Mit dem Ende der Stiftung in ihrer jetzigen Form werden aber nicht nur merklich die vielen Veranstaltungen fehlen, die seit 1997 jedes Jahr für eine weitere Annäherung zwischen Polen, Tschechen und Deutschen sorgten. Auch das Brücke/Most-Zentrum, die Bildungs- und Begegnungsstätte im Dresdner Stadtteil Blasewitz, muss wohl bereits Ende August schließen.
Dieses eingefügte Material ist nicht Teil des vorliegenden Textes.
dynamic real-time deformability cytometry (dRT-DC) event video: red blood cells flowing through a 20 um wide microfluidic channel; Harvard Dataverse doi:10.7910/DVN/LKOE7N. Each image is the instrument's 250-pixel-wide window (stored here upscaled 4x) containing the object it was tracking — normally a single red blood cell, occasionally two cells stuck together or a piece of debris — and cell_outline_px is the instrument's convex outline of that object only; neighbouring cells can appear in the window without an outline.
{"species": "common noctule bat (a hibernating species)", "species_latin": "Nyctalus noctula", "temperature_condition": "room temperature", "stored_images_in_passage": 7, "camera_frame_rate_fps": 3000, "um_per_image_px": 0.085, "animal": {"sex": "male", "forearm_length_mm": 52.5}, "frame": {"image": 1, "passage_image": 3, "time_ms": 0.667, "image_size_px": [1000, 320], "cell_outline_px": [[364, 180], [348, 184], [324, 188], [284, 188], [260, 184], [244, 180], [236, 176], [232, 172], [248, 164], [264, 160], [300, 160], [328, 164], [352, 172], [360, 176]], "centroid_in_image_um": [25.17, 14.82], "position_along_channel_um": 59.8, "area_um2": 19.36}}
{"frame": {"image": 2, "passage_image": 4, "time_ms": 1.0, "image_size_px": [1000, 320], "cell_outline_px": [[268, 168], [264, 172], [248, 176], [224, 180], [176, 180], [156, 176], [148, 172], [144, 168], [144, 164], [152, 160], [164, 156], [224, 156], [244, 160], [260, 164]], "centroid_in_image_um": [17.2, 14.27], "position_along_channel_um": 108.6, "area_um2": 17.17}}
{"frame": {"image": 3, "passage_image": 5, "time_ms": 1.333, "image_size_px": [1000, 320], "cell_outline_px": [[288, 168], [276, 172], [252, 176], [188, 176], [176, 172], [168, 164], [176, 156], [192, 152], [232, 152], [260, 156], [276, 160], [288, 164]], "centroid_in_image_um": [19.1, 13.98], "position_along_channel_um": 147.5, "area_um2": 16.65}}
Damit geht eine wichtige grenzübergreifende Institution in der sächsischen Landeshauptstadt verloren.

 

Trauer und Empörung

 

Gerade deutsch-polnisch-tschechische Projekte wie „Erinnerungskonzepte im deutsch-polnisch-tschechischen Grenzraum“ sowie deutsch-polnische und deutsch-tschechische Jugendbegegnungen sensibilisieren das jeweilige Nachbarland. Diese erfolgreiche Arbeit nun durch finanzpolitische Entscheidungen so zerbrechen zu sehen, ruft Unmut hervor.

 

In Institutionen wie dem Adalbert Stifter Verein, der selbst seit Jahrzehnten in der deutsch-tschechischen Kulturarbeit tätig ist, reagierte man mit Entrüstung auf die Nachricht. Mit einem Appell an Politiker, Journalisten und Kulturschaffende wird um Unterstützung für die Brücke/Most-Stiftung gebeten. „Dabei geht es nicht um die Rettung einer privaten Initiative, sondern um die Qualität des Kulturaustausches und um eine europäische Kulturarbeit, die in Zeiten wachsender Verunsicherung nicht Demontage, sondern jede nur mögliche Unterstützung verdient“, heißt es in der Erklärung.

 

Reaktion und Zukunftsaussichten

 

Die Brücke/Most-Stiftung reagierte auf ihrer Webseite und auf Facebook mit einem Aufruf auf die zahlreichen Sympathiebekundungen. Darin bittet sie um die Beantwortung der Fragen „Was werdet Ihr konkret vermissen, wenn es uns in der alten Form nicht mehr gibt?“ und „Wie schätzt Ihr die Einstellung der operativen Arbeit und des Tagungshauses gesamtpolitisch ein?“ per E-Mail bis spätestens zum 15. August an die Bereichsleiterin für Gesellschaft und Geschichte, Susanne Gärtner (Mail).

 

Ihr zwanzigjähriges Jubiläum am 27. November wird die Brücke/Most-Stiftung nach derzeitigem Stand wohl in einer Übergangsphase erleben.